### Task description
Starting at the line that contains "vfov_deg: 50.7" and ending at the line that contains "exposure_s: 1/53", the lines below are to be given again exactly, with nothing added.

Content starts

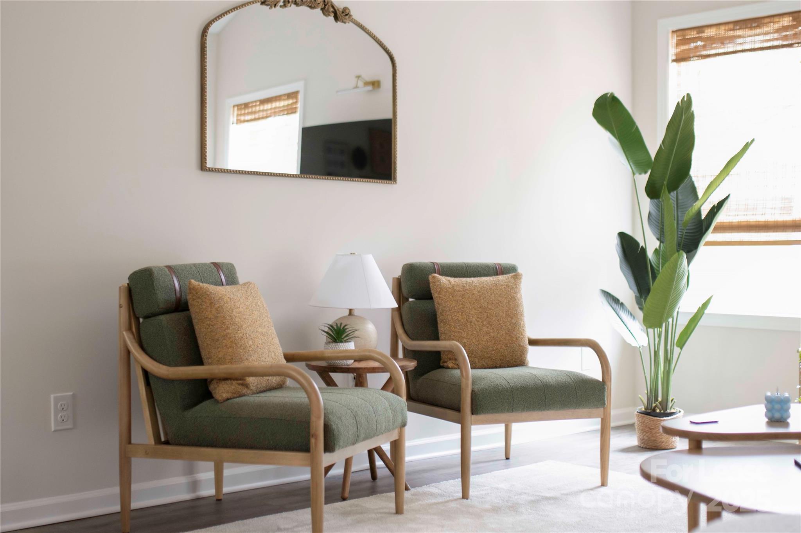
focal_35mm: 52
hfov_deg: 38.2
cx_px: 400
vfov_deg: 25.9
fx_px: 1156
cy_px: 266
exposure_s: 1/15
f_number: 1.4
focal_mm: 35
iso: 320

Content ends
Content starts

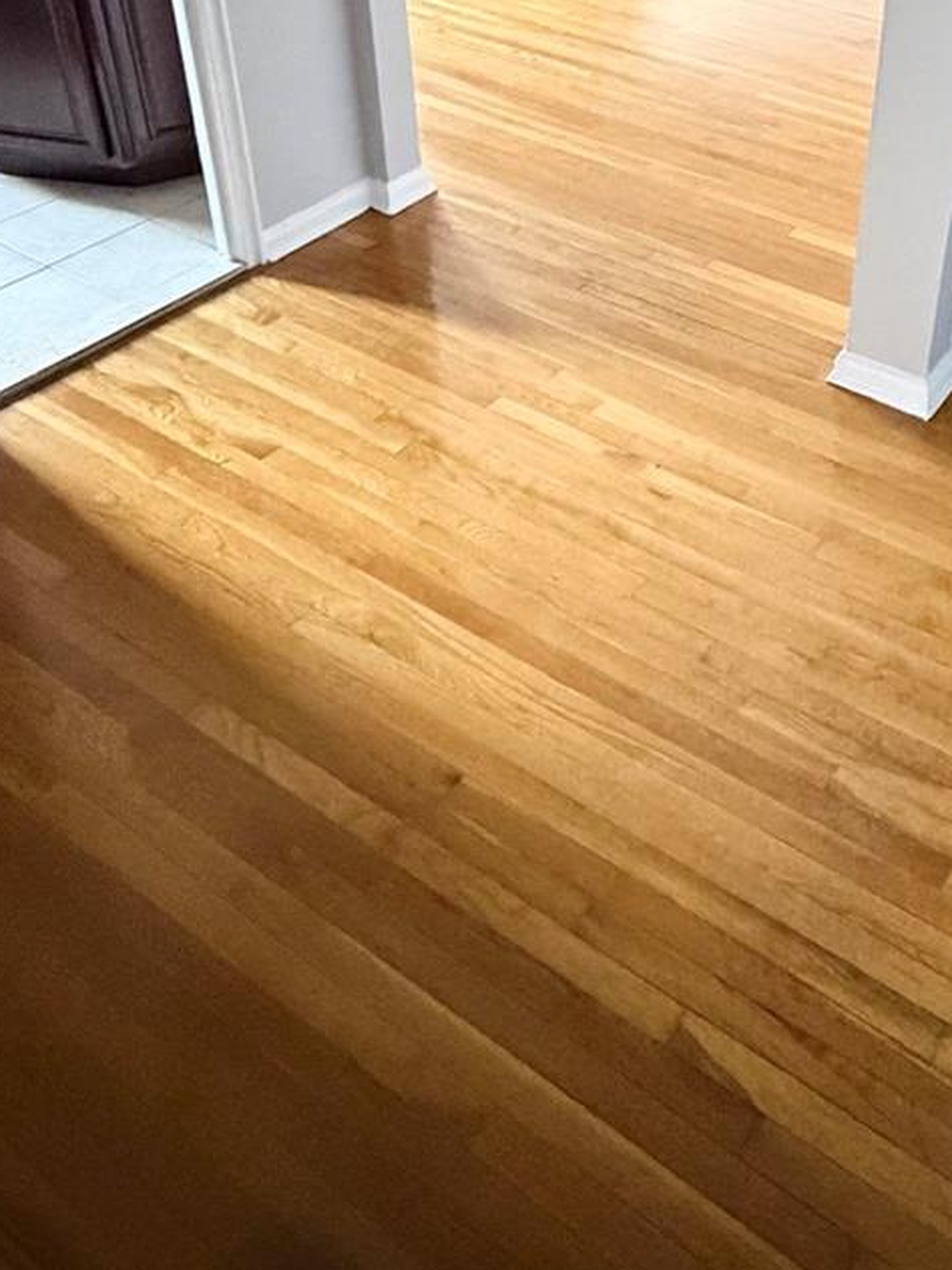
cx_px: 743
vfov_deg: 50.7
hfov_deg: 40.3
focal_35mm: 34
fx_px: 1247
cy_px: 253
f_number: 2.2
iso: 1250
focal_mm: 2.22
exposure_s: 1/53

Content ends

### Response
vfov_deg: 50.7
hfov_deg: 40.3
focal_35mm: 34
fx_px: 1247
cy_px: 253
f_number: 2.2
iso: 1250
focal_mm: 2.22
exposure_s: 1/53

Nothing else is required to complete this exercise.